Re: Writing more than 4096 bytes with O_SYNC flag does not persist all previously written data if system crashes

From: Darrick J. Wong

Date: Tue Feb 24 2026 - 17:24:04 EST


On Tue, Feb 24, 2026 at 06:47:19AM -0800, Christoph Hellwig wrote:
> A lot of folks have already explained the O_SYNC semantics correctly,
> but I have another major question about your test case.
>
> On Wed, Feb 18, 2026 at 04:29:30PM +0300, Vyacheslav Kovalevsky wrote:
> > Detailed description
> > ====================
> >
> > Hello, there seems to be an issue with ext4 crash behavior:
> >
> > 1. Create and sync a new file.
> > 2. Open the file and write some data (must be more than 4096 bytes).
> > 3. Close the file.
> > 4. Open the file with O_SYNC flag and write some data.
> >
> > After system crash the file will have the wrong size and some previously
> > written data will be lost.
>
> The wrong size here seems incorrect. Even if the old data written
> through the non-O_SYNC fd wasn't written out I absolutely can't see how
> the file would have an incorrect size here. Can you please share your
> test case?

He did, way at the beginning: open a file, write 5000 bytes, close it,
open again with O_SYNC, write 300 bytes, close it, force-reboot, and
watch the file come back up with only 4096 bytes written.

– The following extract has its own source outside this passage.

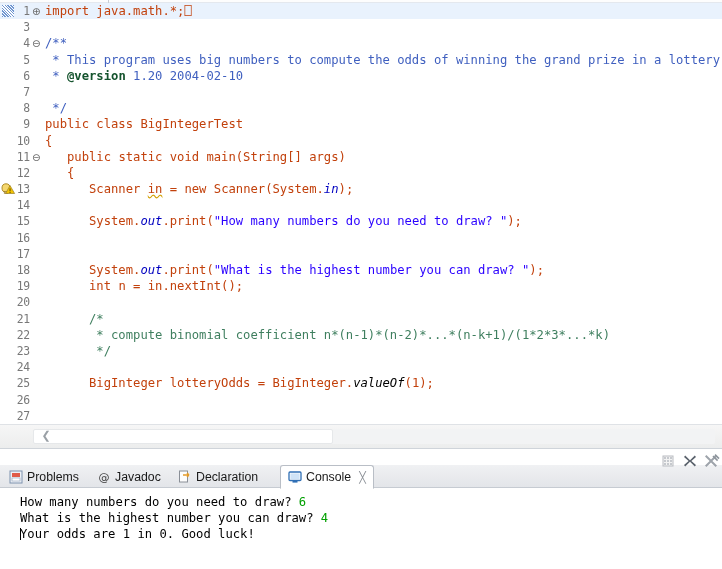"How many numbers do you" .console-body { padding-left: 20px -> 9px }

I /think/ that's because generic_write_sync only flushes the range that
was dirtied by the write() call, so only the first 4k gets written back
to disk. xfs and ext4 exhibit this behavior; vfat and btrfs persist all
50000 bytes.

--D

#!/bin/bash -x

# Let's see if a small O_SYNC write flushes the rest of the file?

dev="${1:-/dev/sda}"
mnt="${2:-/mnt}"
fstyp="${3:-xfs}"

devsz=$(blockdev --getsz $dev)
test -z "$devsz" && exit 1

umount $dev $mnt

dmsetup remove crap
dmsetup create crap --table "0 $devsz linear $dev 0"
dmdev=/dev/mapper/crap
test -b "$dmdev" || exit 1

rmmod $fstyp

wipefs -a $dmdev
mkfs.$fstyp $dmdev
mount $dmdev $mnt

xfs_io -f -c 'pwrite -S 0x58 0 50000' $mnt/a
xfs_io -s -c 'pwrite -S 0x42 10 300' $mnt/a

dmsetup suspend crap --noflush
dmsetup load crap --table "0 $devsz error"
dmsetup resume crap
dmsetup table
umount $mnt

dmsetup suspend crap
dmsetup load crap --table "0 $devsz linear $dev 0"
dmsetup resume crap

mount $dmdev $mnt
od -tx1 -Ad -c $mnt/a
stat $mnt/a
umount $mnt
dmsetup remove crap